Bars on side will stop you from hanging stuff like a knife off your belt.  After getting up for a shot and having my knife scrape the metal tubing, scaring away the deer.  Had to go to a bigger fannie pack.

Can't remeber the third one now.  But the summit Goliath is a darn good stand.  Buy one.


----------



## HMwolfpup (Oct 11, 2005)

I have 4 stands, 2 different Summits( a viper and a cobra [I think it's a cobra, I just traded a viper for it...same stand, just folds up flat for transport]), a tree lounge and a buddy ladder stand.  The tree lounge is the most comfortable, but the Summits are easier to setup and quieter to climb and still REAL comfortable.....and I'm a larger fellow.

IMO can't go wrong with a Summit


----------



## Just 1 More (Oct 11, 2005)

HMwolfpup said:
			
		

> I have 4 stands, 2 different Summits( a viper and a cobra [I think it's a cobra, I just traded a viper for it...same stand, just folds up flat for transport]), a tree lounge and a buddy ladder stand.  The tree lounge is the most comfortable, but the Summits are easier to setup and quieter to climb and still REAL comfortable.....and I'm a larger fellow.
> 
> IMO can't go wrong with a Summit


If it's a fold up Summit climber than it has to be either the Bullet Backpacker or the Broadhead backpacker.. The Bullet has the front bar like a Viper and the Broadhead has an open front


----------



## HMwolfpup (Oct 11, 2005)

I guess it's the bullet then, it has the front bar.  I thought the guy I traded called it a cobra (I thought any way, I could have misunderstood).  I 'm pretty sure he bought it new last year around the  same time I bought my two vipers.


----------



## teethdoc (Oct 11, 2005)

It's a good thing Summit includes a safety harness, b/c they are so comfortable it's easy to take a nap  

Buy it.  You will not be dissapointed.  Very solid construction.


----------



## Bruz (Oct 12, 2005)

*Goliath*

Well...I am a BIG guy and have 3 Goliath's and an API Grand Slam Magnum Supreme (Do you think they used every letter to name that one  )

The Goliaths are LIGHT, STRONG and QUIET. The API is HEAVY and comfortable. 

Buy one you will love it.


----------



## Dub (Oct 15, 2005)

Summit X5 Goliath...the newest one.....awesome climbing stand.  I bought one for bowhunting two months ago and haven't looked back.  I'm a big guy and needed every bit of the capacity it offers.

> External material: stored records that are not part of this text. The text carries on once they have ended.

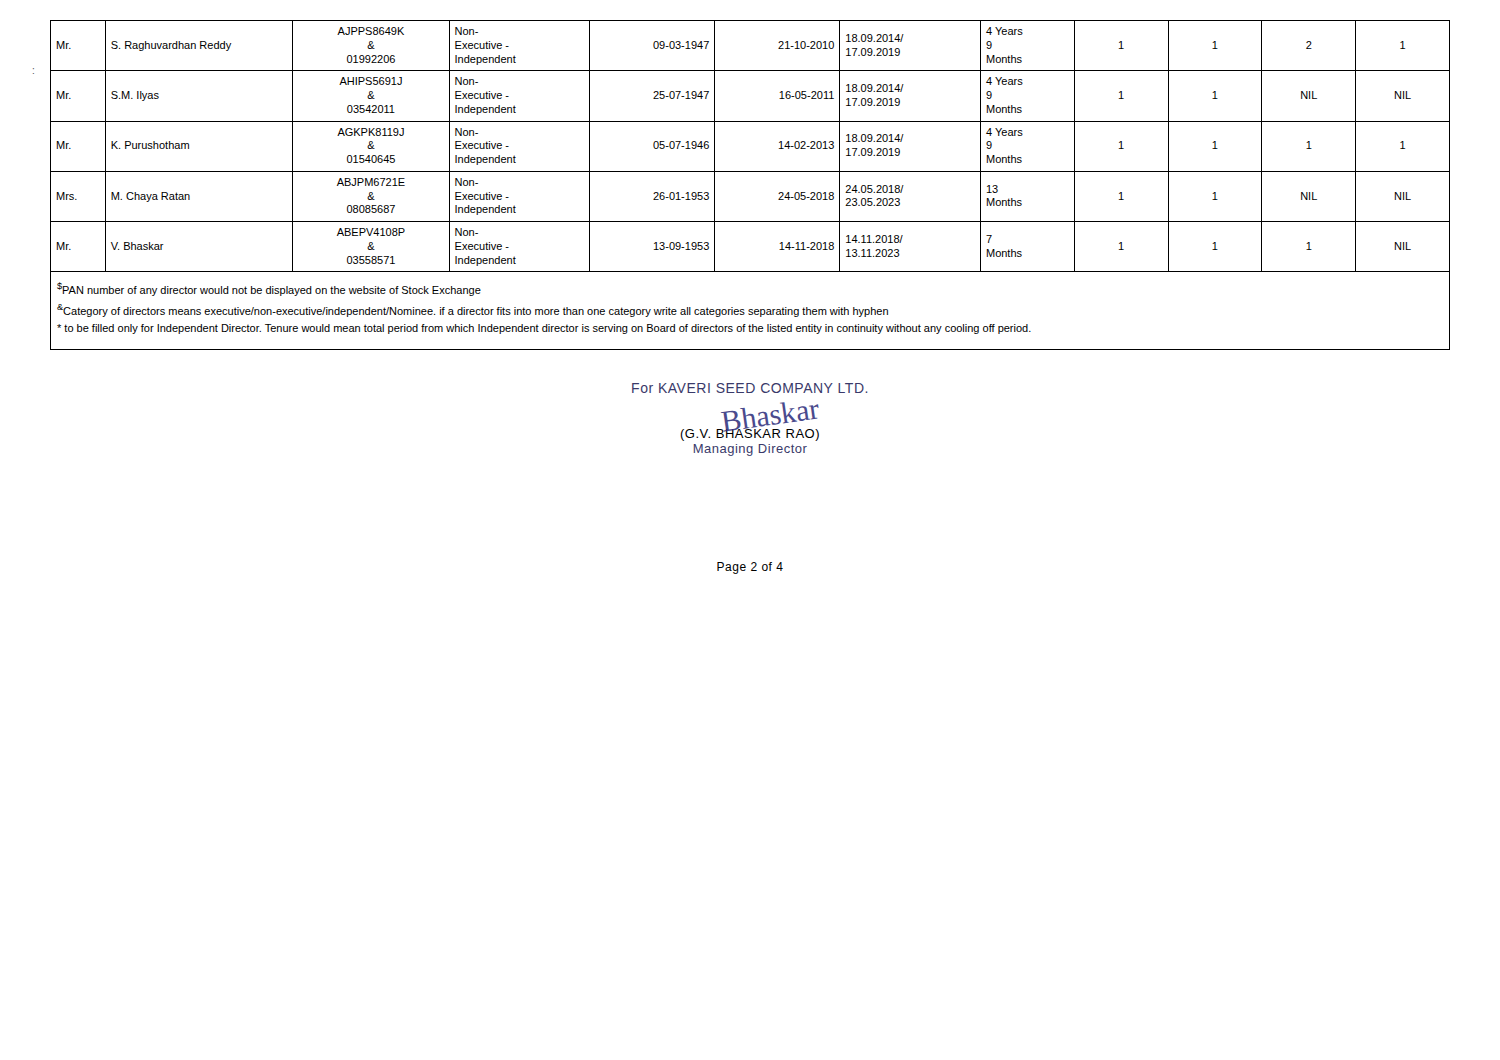:
| Mr. | S. Raghuvardhan Reddy | AJPPS8649K & 01992206 | Non- Executive - Independent | 09-03-1947 | 21-10-2010 | 18.09.2014/ 17.09.2019 | 4 Years 9 Months | 1 | 1 | 2 | 1 |
| Mr. | S.M. Ilyas | AHIPS5691J & 03542011 | Non- Executive - Independent | 25-07-1947 | 16-05-2011 | 18.09.2014/ 17.09.2019 | 4 Years 9 Months | 1 | 1 | NIL | NIL |
| Mr. | K. Purushotham | AGKPK8119J & 01540645 | Non- Executive - Independent | 05-07-1946 | 14-02-2013 | 18.09.2014/ 17.09.2019 | 4 Years 9 Months | 1 | 1 | 1 | 1 |
| Mrs. | M. Chaya Ratan | ABJPM6721E & 08085687 | Non- Executive - Independent | 26-01-1953 | 24-05-2018 | 24.05.2018/ 23.05.2023 | 13 Months | 1 | 1 | NIL | NIL |
| Mr. | V. Bhaskar | ABEPV4108P & 03558571 | Non- Executive - Independent | 13-09-1953 | 14-11-2018 | 14.11.2018/ 13.11.2023 | 7 Months | 1 | 1 | 1 | NIL |
$PAN number of any director would not be displayed on the website of Stock Exchange
&Category of directors means executive/non-executive/independent/Nominee. if a director fits into more than one category write all categories separating them with hyphen
* to be filled only for Independent Director. Tenure would mean total period from which Independent director is serving on Board of directors of the listed entity in continuity without any cooling off period.
For KAVERI SEED COMPANY LTD.
Bhaskar
(G.V. BHASKAR RAO)
Managing Director
Page 2 of 4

It is a quiet stand in every aspect:  transport, set-up, climbing and in shiftiting your weight to stand for shots.  You will be pleased I'm sure.

Bass pro is selling them for around $270 but I picked up mine at a local sport shop for $240 new-in-the-box.  I also bought Summits bow holder for the stand.  It is very convenient....my bow is secured but still within a foot of my hand ready for easy deployment.


The stand is very comfortable.....I've already made some 6-hour sits in mine.  Good luck!!!!!!


----------



## Woody's Janitor (Oct 15, 2005)

I have heard a rumor that Summit has moved their operations to China.


----------



## jambone (Nov 7, 2005)

Thanks for all of the info guy's. I got a goliath this past weekend. I haven't had a chance to climb in it yet. It sure is really light and the seat has a lot of padding in it also. The dvd that came with it is really helpful too. Again thanks for all the info that you guy's gave me.


----------



## Dub (Nov 7, 2005)

Good choice.  I think you'll be very pleased.  I sat in mine this morning while bowhunting the edge of a grown in clearcut.  I can't stress to you how comfortable I was.

I hunted with two other fellas who were rifle hunting from permanent stands.  They got down around  nine o'clock....I felt so comfortable that I could have stayed a few more hours with no problem.


----------



## Scout-N-Hunt (Nov 8, 2005)

Been huntin' out of a Goliath for 3 years now and it's dabomb. Gonna buy a new Goliath X5 as soon as I find a huntin' store that carries one between I75/Valdosta & Albany on 82. Anybody know of a store that carries them on that route???


----------



## Just 1 More (Nov 8, 2005)

S-N-H, I'll send you an e-mail... I think I can help


----------



## Just 1 More (Nov 8, 2005)

DUB, Who had it for $240? Thats a great price


----------



## Scout-N-Hunt (Nov 8, 2005)

Just 1 More ......... replied to your email - Thanks!


----------



## LAKOTA (Nov 8, 2005)

If I were in the market for another stand, I wouldn't look any further than Summit. I have a Viper Extreme XLS and have never sat in another stand that would compare !


----------



## Davexx1 (Nov 10, 2005)

Search the forum for alot of good information about Summit stands.  Alot has been written over the years.  There are some very simple modifications you may consider to improve on an already good product.

Dave1


----------



## Dub (Nov 11, 2005)

Just 1 More said:
			
		

> DUB, Who had it for $240? Thats a great price


American Sportsman on Washington Road in Augusta.


----------